La Cour de Justice a décidé que la Belgique bafouait les règles européennes en permettant au juge, à l’ONSS et aux inspecteurs sociaux de ne pas tenir compte d’un formulaire A1 obtenu d’un autre Etat membre, lorsqu’ils jugent qu’il y a un abus.
Dans le cadre de la lutte contre la fraude au détachement, le législateur belge a donné la possibilité aux tribunaux, aux autorités de de sécurité sociale (en particulier à l’ONSS) et aux inspecteurs sociaux, via la loi-programme du 27 décembre 2012, de soumettre unilatéralement un travailleur ou un indépendant à la législation belge de sécurité sociale en cas d’abus. Cette possibilité est offerte même lorsqu’un autre Etat membre a délivré un formulaire A1 et a donc confirmé que son propre régime de sécurité sociale était applicable.
La loi belge rendait cet assujettissement unilatéral possible sans que l’autre Etat membre ne doive donner son accord et sans même que celui-ci ne doive être contacté. L’institution concernée (p. ex. : l’ONSS ou l’inspection sociale) devait simplement établir que les dispositions des règlements de coordination n’étaient pas respectées, et ce avec l’intention de se soustraire à la législation belge de sécurité sociale.
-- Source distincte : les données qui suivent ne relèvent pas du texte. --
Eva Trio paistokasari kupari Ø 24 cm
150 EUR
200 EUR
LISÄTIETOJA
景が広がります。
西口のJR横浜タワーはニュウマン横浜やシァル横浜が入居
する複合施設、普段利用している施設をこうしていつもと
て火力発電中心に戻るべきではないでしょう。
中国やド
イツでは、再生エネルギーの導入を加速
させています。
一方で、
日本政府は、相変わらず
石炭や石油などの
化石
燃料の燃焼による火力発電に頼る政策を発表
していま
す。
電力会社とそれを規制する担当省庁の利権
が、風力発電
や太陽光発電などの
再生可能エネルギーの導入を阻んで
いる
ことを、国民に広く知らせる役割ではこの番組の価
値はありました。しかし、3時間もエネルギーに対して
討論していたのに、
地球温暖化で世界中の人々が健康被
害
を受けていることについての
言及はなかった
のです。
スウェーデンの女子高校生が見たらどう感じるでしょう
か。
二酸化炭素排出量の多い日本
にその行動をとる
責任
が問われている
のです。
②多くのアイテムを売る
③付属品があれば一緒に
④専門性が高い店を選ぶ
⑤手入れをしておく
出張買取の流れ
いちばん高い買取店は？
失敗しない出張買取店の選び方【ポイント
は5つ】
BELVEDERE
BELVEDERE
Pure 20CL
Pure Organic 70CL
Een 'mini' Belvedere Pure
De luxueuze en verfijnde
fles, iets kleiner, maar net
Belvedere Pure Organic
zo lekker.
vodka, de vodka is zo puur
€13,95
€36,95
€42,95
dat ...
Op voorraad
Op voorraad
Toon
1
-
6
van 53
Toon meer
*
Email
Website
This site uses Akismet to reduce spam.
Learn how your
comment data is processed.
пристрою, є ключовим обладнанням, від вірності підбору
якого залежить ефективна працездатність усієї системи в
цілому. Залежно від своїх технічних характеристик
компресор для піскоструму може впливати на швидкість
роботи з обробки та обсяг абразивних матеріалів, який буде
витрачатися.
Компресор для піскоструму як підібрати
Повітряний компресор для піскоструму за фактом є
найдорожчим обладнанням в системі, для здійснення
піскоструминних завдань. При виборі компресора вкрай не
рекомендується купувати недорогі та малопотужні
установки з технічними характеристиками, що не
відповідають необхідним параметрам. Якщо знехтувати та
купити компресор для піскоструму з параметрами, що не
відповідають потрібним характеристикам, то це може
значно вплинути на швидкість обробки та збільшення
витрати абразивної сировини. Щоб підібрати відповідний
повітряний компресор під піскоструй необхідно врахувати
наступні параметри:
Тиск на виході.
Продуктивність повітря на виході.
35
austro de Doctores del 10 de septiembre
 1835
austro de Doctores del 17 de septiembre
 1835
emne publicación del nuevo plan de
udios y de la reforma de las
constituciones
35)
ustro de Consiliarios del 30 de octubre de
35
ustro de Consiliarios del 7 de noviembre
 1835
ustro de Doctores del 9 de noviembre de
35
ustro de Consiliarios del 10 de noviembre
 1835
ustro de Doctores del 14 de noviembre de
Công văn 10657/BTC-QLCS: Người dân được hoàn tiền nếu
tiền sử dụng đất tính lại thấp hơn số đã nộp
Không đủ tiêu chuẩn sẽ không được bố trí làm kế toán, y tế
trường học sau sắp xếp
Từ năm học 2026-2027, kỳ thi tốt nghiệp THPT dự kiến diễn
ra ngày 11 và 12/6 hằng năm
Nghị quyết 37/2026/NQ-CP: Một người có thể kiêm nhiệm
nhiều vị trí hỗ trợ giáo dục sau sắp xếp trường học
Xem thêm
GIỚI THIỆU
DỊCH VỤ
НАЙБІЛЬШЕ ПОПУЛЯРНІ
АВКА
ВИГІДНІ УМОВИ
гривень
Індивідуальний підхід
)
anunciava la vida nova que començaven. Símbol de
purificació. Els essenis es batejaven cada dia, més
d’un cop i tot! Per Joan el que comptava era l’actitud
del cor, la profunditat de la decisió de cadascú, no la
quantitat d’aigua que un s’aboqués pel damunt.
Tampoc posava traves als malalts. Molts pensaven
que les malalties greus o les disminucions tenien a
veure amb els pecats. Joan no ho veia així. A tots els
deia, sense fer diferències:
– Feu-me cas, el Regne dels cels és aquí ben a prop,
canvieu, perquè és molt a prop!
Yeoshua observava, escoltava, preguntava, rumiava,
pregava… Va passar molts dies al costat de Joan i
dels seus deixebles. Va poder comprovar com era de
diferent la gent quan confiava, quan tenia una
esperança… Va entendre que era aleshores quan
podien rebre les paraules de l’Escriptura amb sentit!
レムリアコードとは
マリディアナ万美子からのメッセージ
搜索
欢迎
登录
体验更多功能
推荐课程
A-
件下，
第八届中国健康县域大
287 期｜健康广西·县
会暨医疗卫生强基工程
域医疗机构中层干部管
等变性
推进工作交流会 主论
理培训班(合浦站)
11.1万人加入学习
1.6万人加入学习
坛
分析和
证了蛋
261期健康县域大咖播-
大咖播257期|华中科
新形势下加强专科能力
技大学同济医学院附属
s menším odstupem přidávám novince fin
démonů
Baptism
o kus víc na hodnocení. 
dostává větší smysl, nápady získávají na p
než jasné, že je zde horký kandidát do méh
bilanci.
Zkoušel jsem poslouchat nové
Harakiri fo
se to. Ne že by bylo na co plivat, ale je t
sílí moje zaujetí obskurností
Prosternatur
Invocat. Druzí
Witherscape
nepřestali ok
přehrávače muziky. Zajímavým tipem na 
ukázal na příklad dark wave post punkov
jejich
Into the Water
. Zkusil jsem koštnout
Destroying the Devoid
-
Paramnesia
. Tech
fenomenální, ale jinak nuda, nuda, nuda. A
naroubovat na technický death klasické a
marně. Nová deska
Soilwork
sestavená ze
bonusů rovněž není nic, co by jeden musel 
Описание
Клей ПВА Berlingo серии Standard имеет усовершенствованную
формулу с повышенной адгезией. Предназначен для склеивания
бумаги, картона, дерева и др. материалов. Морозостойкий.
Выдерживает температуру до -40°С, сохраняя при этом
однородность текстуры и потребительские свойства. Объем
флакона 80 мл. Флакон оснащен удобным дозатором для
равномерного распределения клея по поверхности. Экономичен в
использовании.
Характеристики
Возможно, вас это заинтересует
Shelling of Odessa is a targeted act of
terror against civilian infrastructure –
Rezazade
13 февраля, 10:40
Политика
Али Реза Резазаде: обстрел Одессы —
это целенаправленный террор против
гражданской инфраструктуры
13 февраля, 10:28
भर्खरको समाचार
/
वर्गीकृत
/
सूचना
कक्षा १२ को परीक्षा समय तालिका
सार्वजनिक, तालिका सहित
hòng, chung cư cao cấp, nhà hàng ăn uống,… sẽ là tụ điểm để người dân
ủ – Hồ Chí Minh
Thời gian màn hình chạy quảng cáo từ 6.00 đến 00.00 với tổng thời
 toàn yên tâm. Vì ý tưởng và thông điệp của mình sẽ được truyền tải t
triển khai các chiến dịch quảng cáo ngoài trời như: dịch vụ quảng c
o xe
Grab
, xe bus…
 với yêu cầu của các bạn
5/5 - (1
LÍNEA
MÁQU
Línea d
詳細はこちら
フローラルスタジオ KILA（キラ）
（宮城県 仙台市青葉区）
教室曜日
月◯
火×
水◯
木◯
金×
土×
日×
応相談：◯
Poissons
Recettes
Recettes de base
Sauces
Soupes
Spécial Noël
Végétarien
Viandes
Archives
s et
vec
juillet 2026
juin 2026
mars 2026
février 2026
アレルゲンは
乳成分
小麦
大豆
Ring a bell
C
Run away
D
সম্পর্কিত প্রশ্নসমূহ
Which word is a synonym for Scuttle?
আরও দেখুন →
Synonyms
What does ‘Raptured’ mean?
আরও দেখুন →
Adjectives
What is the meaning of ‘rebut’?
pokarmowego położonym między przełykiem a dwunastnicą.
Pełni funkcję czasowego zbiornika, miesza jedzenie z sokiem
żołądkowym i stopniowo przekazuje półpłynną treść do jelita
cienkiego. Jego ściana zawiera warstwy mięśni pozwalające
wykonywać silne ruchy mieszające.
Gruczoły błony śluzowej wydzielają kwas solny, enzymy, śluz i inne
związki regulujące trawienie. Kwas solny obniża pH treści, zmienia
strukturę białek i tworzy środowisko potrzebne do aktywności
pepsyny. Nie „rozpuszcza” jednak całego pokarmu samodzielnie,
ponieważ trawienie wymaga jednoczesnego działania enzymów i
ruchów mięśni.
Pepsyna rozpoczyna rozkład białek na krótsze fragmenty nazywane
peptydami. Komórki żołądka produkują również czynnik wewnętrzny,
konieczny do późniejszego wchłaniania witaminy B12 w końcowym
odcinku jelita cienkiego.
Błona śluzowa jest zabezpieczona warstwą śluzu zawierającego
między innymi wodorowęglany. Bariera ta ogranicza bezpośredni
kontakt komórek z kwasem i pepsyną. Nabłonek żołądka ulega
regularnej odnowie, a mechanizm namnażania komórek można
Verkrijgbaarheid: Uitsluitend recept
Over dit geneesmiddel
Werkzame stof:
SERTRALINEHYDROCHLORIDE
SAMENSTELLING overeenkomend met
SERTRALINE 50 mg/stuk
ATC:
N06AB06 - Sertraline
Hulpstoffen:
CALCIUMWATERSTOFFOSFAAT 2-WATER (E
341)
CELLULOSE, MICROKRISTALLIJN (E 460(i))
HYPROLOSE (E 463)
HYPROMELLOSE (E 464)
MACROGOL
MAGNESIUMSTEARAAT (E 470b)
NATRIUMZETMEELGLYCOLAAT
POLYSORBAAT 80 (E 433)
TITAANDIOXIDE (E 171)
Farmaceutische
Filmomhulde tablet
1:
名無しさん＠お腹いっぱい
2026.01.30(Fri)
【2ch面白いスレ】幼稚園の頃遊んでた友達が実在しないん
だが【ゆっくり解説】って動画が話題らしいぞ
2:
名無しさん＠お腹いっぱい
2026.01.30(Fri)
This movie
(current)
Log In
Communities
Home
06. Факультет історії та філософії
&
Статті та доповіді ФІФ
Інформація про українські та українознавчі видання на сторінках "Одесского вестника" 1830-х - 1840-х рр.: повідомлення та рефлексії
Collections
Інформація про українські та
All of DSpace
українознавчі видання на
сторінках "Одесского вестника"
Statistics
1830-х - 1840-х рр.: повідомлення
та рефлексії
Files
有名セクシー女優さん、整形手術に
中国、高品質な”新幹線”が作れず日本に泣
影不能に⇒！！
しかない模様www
Depuis son entrée en vigueur, cette loi a donné lieu à de fortes critiques en raison d’une contrariété manifeste aux règlements de coordination européens.
Dans son arrêt du 11 juillet 2018, la Cour de Justice pose des balises claires et annule les dispositions concernées de la loi anti-abus. Une législation nationale qui autorise à remettre en cause la force obligatoire d’un formulaire A1, en dehors d’une procédure judiciaire et sans respecter la procédure européenne en assujettissant d’initiative le travailleur ou l’indépendant concerné à la sécurité sociale belge, est en effet incompatible avec le principe de collaboration loyale entre les autorités des Etats membres, juge la Cour.
Un formulaire A1 ne peut être écarté unilatéralement par un tribunal belge que dans les limites fixées dans l’arrêt Altun (voyez notre article précédent sur la question).
Point d'action
Les instances belges (le juge, l’ONSS et l’inspection sociale) ne peuvent pas ignorer l’existence d’un formulaire A1 et soumettre unilatéralement les travailleurs détachés à la sécurité sociale belge. Les formulaires A1 qui auraient été obtenus frauduleusement ne peuvent être écartés que dans les conditions strictes fixées par l’arrêt Altun (voyez notre article précédent sur la question).